> Exercise data
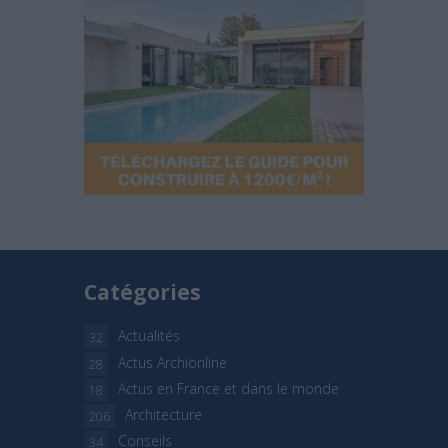
Catégories
Actualités
32
Actus Archionline
28
Actus en France et dans le monde
18
Architecture
206
Conseils
34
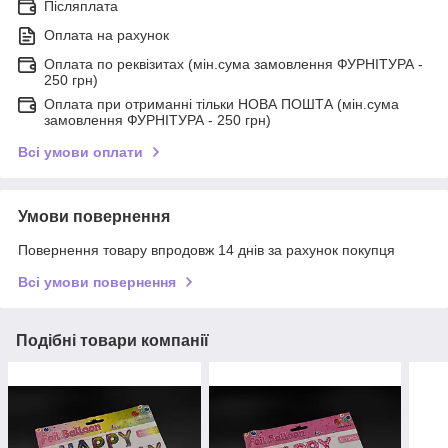
Післяплата
Оплата на рахунок
Оплата по реквізитах (мін.сума замовлення ФУРНІТУРА -
250 грн)
Оплата при отриманні тільки НОВА ПОШТА (мін.сума
замовлення ФУРНІТУРА - 250 грн)
Всі умови оплати
Умови повернення
Повернення товару впродовж 14 днів за рахунок покупця
Всі умови повернення
Подібні товари компанії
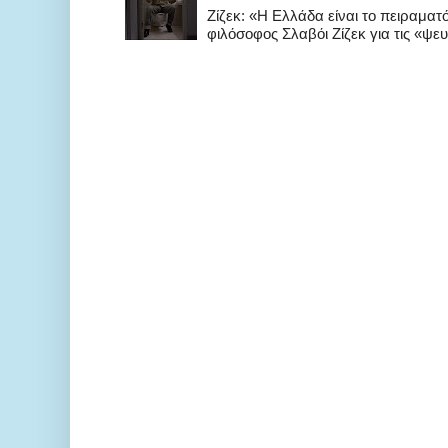
Zίζεκ: «H Eλλάδα είναι το πειραμα
φιλόσοφος Σλαβόι Ζίζεκ για τις «ψευδ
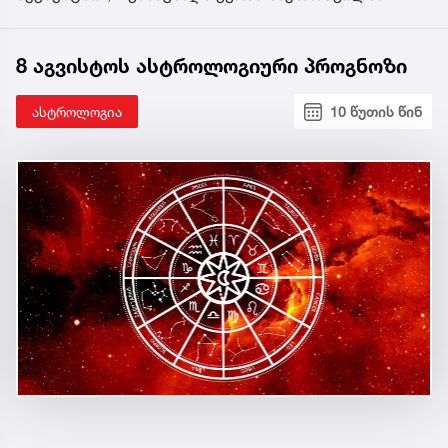
8 აგვისტოს ასტროლოგიური პროგნოზი
ასტროლოგია
10 წუთის წინ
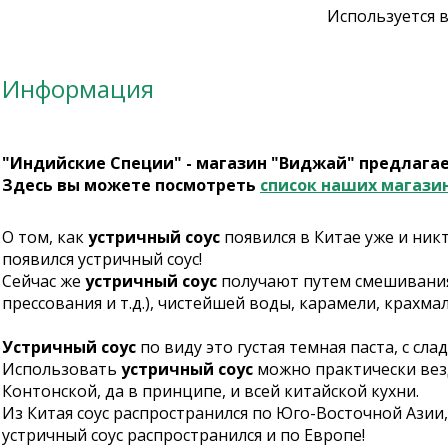
Используется 
Информация
"Индийские Специи" - магазин "Виджай" предлага
Здесь вы можете посмотреть
список наших магази
О том, как
устричный соус
появился в Китае уже и никт
появился устричный соус!
Сейчас же
устричный соус
получают путем смешивания 
прессования и т.д.), чистейшей воды, карамели, крахма
Устричный соус
по виду это густая темная паста, с с
Использовать
устричный соус
можно практически везд
Контонской, да в принципе, и всей китайской кухни.
Из Китая соус распространился по Юго-Восточной Азии,
устричный соус распространился и по Европе!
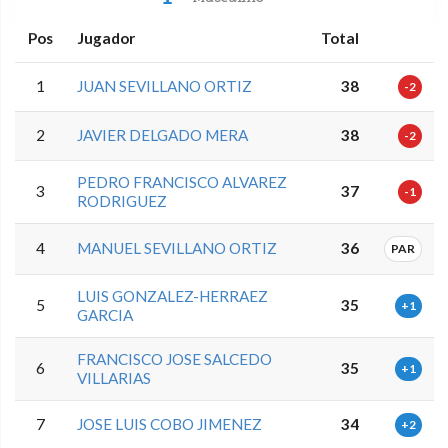
Pos
Jugador
Total
1
JUAN SEVILLANO ORTIZ
38
-2
2
JAVIER DELGADO MERA
38
-2
PEDRO FRANCISCO ALVAREZ
3
37
-1
RODRIGUEZ
4
MANUEL SEVILLANO ORTIZ
36
PAR
LUIS GONZALEZ-HERRAEZ
5
35
+1
GARCIA
FRANCISCO JOSE SALCEDO
6
35
+1
VILLARIAS
7
JOSE LUIS COBO JIMENEZ
34
+2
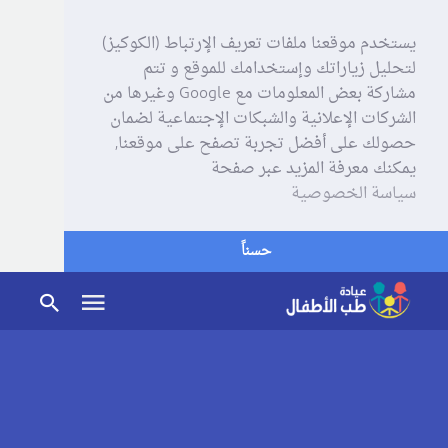
يستخدم موقعنا ملفات تعريف الإرتباط (الكوكيز)
لتحليل زياراتك وإستخدامك للموقع و تتم
مشاركة بعض المعلومات مع Google وغيرها من
الشركات الإعلانية والشبكات الإجتماعية لضمان
حصولك على أفضل تجربة تصفح على موقعنا,
يمكنك معرفة المزيد عبر صفحة
سياسة الخصوصية
حسناً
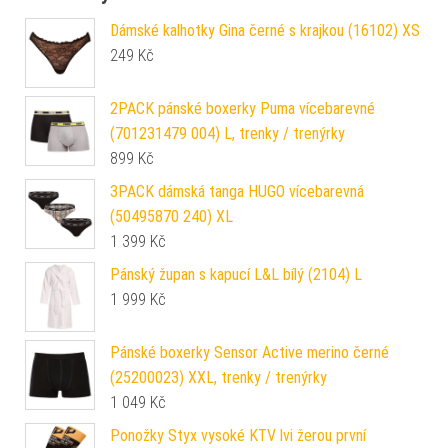
Dámské kalhotky Gina černé s krajkou (16102) XS
249
Kč
2PACK pánské boxerky Puma vícebarevné
(701231479 004) L, trenky / trenýrky
899
Kč
3PACK dámská tanga HUGO vícebarevná
(50495870 240) XL
1 399
Kč
Pánský župan s kapucí L&L bílý (2104) L
1 999
Kč
Pánské boxerky Sensor Active merino černé
(25200023) XXL, trenky / trenýrky
1 049
Kč
Ponožky Styx vysoké KTV lvi žerou první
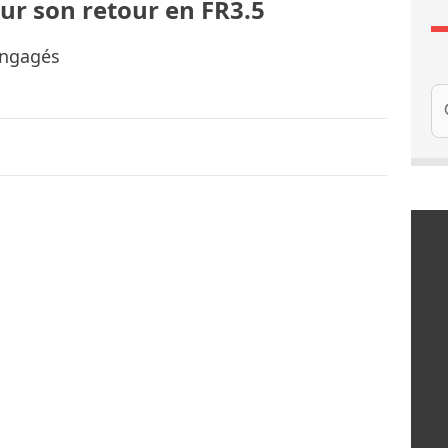
our son retour en FR3.5
engagés
Re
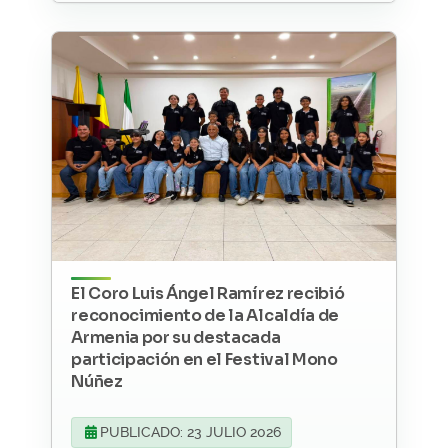
El Coro Luis Ángel Ramírez recibió
reconocimiento de la Alcaldía de
Armenia por su destacada
participación en el Festival Mono
Núñez
PUBLICADO: 23 JULIO 2026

> Task to complete
The reply should hold only the lines from the first line of the records above through the line containing "список наших магази", copied exactly and without pictures.

> Response to this task
Catégories
Actualités
32
Actus Archionline
28
Actus en France et dans le monde
18
Architecture
206
Conseils
34
Післяплата
Оплата на рахунок
Оплата по реквізитах (мін.сума замовлення ФУРНІТУРА -
250 грн)
Оплата при отриманні тільки НОВА ПОШТА (мін.сума
замовлення ФУРНІТУРА - 250 грн)
Всі умови оплати
Умови повернення
Повернення товару впродовж 14 днів за рахунок покупця
Всі умови повернення
Подібні товари компанії
Zίζεκ: «H Eλλάδα είναι το πειραμα
φιλόσοφος Σλαβόι Ζίζεκ για τις «ψευδ
8 აგვისტოს ასტროლოგიური პროგნოზი
ასტროლოგია
10 წუთის წინ
Используется 
Информация
"Индийские Специи" - магазин "Виджай" предлага
Здесь вы можете посмотреть
список наших магази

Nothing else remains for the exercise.